The top-tier Indian IT vendors, who had largely shunned the Indian market for want of lucrative prices, are now seen aggressively bidding for domestic deals.

As these firms make it big in the global IT arena, the share of revenues from the domestic market is also on the rise.

The `total outsourcing' deals, wherein the engagement spans segments such as consulting, software development, hardware integration and infrastructure management, among others, are beginning to catch up especially in the banking, finance and insurance and telecom verticals.

So far, MNCs such as IBM and Accenture dominated the Indian IT market, winning mega deals from companies such as Bharti, Dabur and Idea Cellular.

But they are seeing increased competition from the Indian vendors.

"We have signed up 50 per cent of the 20-odd outsourcing deals decided in the Indian market in the past two years," said Mr Suresh Vaswani, President of Wipro Infotech.

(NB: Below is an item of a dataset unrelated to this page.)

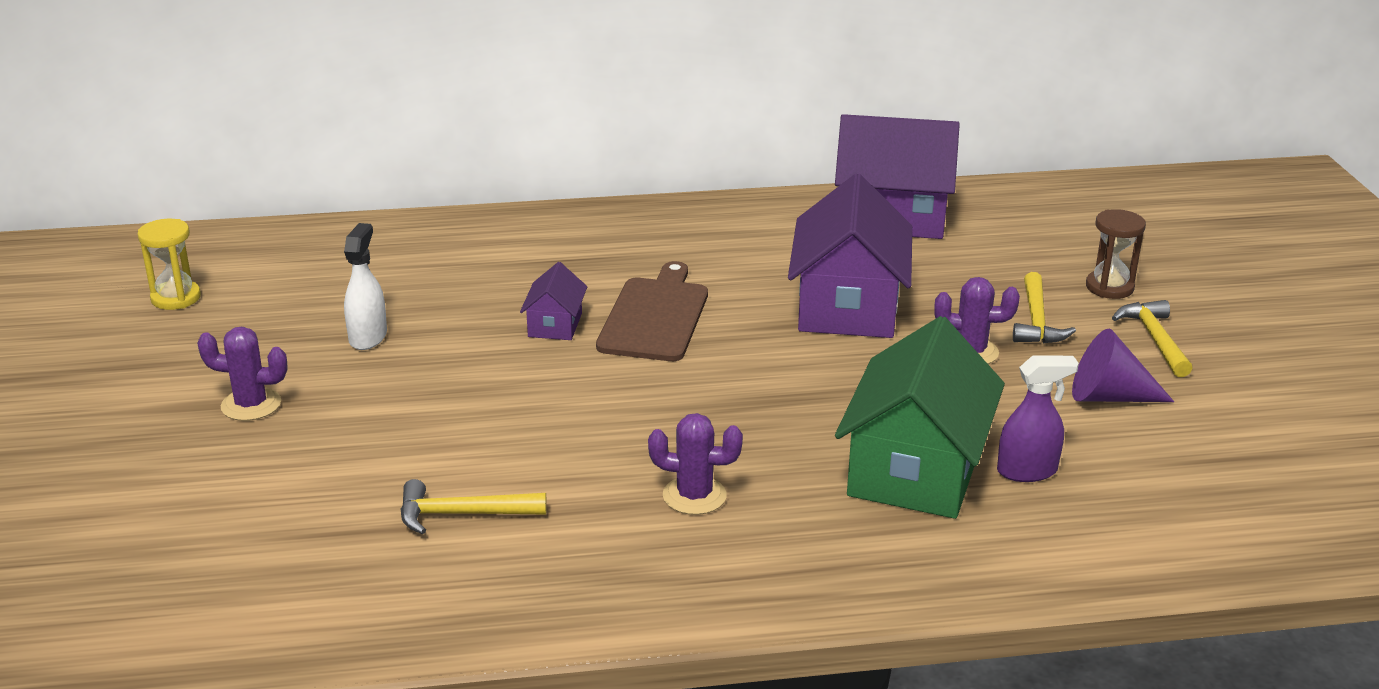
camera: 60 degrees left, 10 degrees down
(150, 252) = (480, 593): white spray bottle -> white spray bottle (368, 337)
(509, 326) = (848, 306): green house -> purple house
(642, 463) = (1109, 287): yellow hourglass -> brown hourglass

Major wins for the company include deals from HDFC Bank, Dena Bank, Colgate Palmolive, Yes Bank and Sanmar.

Satyam has started bidding for lot more deals in the domestic market than it used to earlier, according to Mr Virendar Aggarwal, Director and Senior Vice-President, Asia Pacific.

"While the rates in the Indian market are definitely lower than anywhere else, we cannot afford to ignore allowing MNCs to take our own backyard," he added.

Satyam, which claimed to have witnessed tremendous momentum in the Indian market, has even started partnering with MNC vendors such as IBM on a case-by-case basis to pitch for domestic deals, Mr Aggarwal added.

The company's share of revenues from the domestic market has gone up to four per cent in the past three years, from zero earlier.

Satyam registered 52 per cent year-on-year growth in domestic revenues to Rs 297 crore.

Wipro Infotech, the IT arm of Wipro Technologies focused on India, West Asia and the Asia Pacific, recorded 46 per cent growth in revenues to Rs 2,483 crore for the fiscal gone by, of which about 91 per cent came from the India market.

TCS derived nine per cent of its total revenues of Rs 18,685 crore for the year from India.

This amounted to Rs 1,681 crore, a 1.5 per cent growth over last year.

Infosys derived close to Rs 197 crore (Rs 162.5 crore) from the Indian market, which accounted for 1.5 per cent of total revenues of Rs 13,149 crore for the year.

Various estimates peg the size of the Indian IT market at $12 billion, with an annual growth rate of 22-25 per cent.

Gartner estimates the global IT market at $1.1 trillion, with a growth rate of 4-5 per cent.

The India IT market grew at over 26 per cent in 2005 (including domestic BPO-ITeS), providing tremendous opportunities for IT and telecom vendors and service providers.

In 2005, India was ranked as the 18th highest IT spender and is expected to move to 13th position in 2010.